Botaram microfones na sua cara, perguntaram se ele já sabia. Sabia o quê? O governo revolucionário da sua terra fora derrubado, o povo exigia a sua volta, as potências ocidentais queriam a sua volta, ele era a solução para unir todas as facções revoltadas na sua terra e manter o equilíbrio geopolítico da região, ele tinha que voltar para o trono. Depois de dez anos de exílio, o rei precisava voltar e reinar outra vez. Dentro da casa, sua filha estava eufórica. Finalmente, justiça! Eles deixariam aquela vidinha medíocre de classe média e voltariam para o Palácio de Marfim e seus mil empregados. Seriam, de novo, adulados, e temidos e invejados. Era para aquele dia sonhado que ela tinha guardado a túnica majestosa do pai, feita de lã estriada com ouro. Era vestindo a túnica dos seus antepassados que Samul, o Leão, receberia a imprensa internacional, e revelaria seus planos para a restauração. Quando a filha foi buscar a túnica, Samul viu que a neta lhe fazia um sinal da porta da cozinha. Vem! A neta o puxou pela mão e ele não resistiu. Saíram os dois de mãos dadas pelos fundos do prédio, sem serem vistos. Talvez o Sr. Sandro, da farmácia, com quem Samul jogava xadrez todas as quintas, poderia escondê-los em casa até que passasse aquela onda.

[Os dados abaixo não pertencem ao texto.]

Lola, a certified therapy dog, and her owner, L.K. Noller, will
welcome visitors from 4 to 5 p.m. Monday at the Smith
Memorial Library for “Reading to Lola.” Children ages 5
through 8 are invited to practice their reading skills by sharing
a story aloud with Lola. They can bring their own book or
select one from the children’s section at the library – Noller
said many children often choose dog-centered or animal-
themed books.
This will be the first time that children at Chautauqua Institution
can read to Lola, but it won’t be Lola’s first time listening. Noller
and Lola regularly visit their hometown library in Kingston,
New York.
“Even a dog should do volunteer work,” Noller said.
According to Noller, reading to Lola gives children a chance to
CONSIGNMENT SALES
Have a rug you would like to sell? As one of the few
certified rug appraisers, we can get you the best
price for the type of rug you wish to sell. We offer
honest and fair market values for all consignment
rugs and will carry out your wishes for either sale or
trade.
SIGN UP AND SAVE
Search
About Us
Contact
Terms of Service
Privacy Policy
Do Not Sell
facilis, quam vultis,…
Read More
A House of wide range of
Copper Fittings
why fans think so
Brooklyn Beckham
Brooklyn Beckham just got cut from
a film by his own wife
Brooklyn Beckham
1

Engano Por uma dessas confusões diplomáticas, o Rei da Pamonha de Piripoga, São Paulo, foi convidado para a coroação de um rei europeu - e foi. Na chegada do Rei da Pamonha de Piripoga e da mulher, Arides e Lucialva, no castelo onde se realizaria a cerimônia houve uma certa confusão, de que família real eles eram, mesmo? Pamonha de Piripoga não constava em nenhum almanaque de monarquias. Mas eles tinham o convite e entraram, e a Lucialva até chegou a falar rapidamente com a rainha Elizabeth da Inglaterra (“Good, good”, referindo-se a um canapé que ambas comiam) e a certa altura o Arides foi visto confidenciando a um duque francês que o cerimonial se enganara, ele não era um rei de verdade, que “Rei da Pamonha” era só um slogan publicitário, como o “Rei da Surdina”,

também de Piripoga, e que no Brasil rei, rei mesmo, só havia um: o Roberto Carlos.